Ular selanjutnya yang ku temui berwarna hijau batik, dia serupa Sanca yang sedang berjemur memanjang diatas padang rumput, dia ku belai lembut, tidak ada takut ku rasa, hari berikutnya tersiar khabar istriku mengandung anak kedua.
Bala bantuan telah datang, Udin dan Watno tetangga sebelah datang menenteng tongkat bambu setelah istriku mendatanginya meminta pertolongan. Mereka bergegas masuk kamar menemuiku sendiri diatas kasur.
“Sebelah mana pak ularnya?” tanya Udin.
“Itu dibawah bantal”, jawabku pelan.
“Pak Watno sebelah sana pak, biar kita kepung,” pinta Udin kepada Pak Watno untuk berdiri di sudut kamar.
Aku mulai memberanikan diri turun dari kasur, tanpa sedetik pun ku lepas penggaris panjang yang sejak tadi ku pegang.
Udin mulai menyibak bantal, jantungku mulai berdetak kencang, dag-dig-dug. Keringatku pun mulai keluar membasahi kening. Ular itu kaget, Ular itu adalah Ular kobra sebesar jari kaki orang dewasa, dia memasang kuda-kuda untuk minggat, kepala ditekuk seperti akan mematuk. Tongkat yang dibawa Udin dia abaikan seolah-olah dia tahu untuk apa tongkat itu digunakan.

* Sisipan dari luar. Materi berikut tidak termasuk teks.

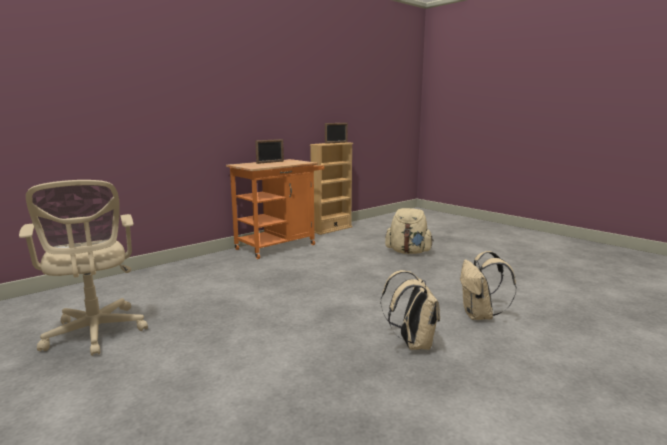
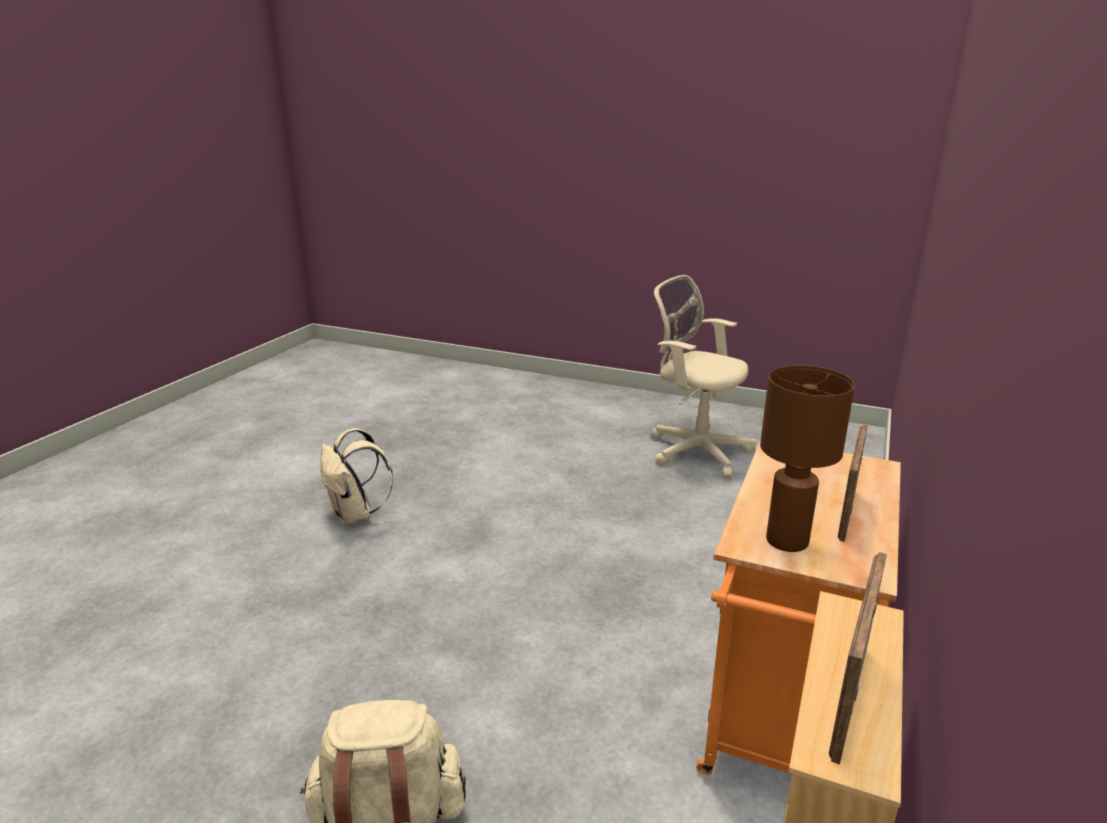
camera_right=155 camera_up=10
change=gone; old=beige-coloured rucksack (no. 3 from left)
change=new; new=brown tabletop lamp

Dia menggeliat pergi ke balik lemari, secepat kilat.
“Bunuh saja Pak!” ujarku tegas.
Udin lalu mengintip ke balik lemari sambil mengorek-ngorek lantai menggapai badan ular. Watno yang dari tadi hanya berdiri mulai berjaga di ujung lemari, dia berusaha mencegat. Ular itu keluar dari balik lemari, tongkat Watno yang dia pegang untuk memukul tak mengenainya, ular itu berlari menghindar, mendesis kencang, marah, seakan tak mau diganggu.
Sesaat tongkat Watno tak mengenainya, dia melompat mendatangiku, secepat kilat hampir tak bisa kulihat, tiba-tiba dia sudah dekat dengan kakiku, aku menjerit, dia menggigit. Gigi taringnya tajam menghujam kulit seperti jarum suntik.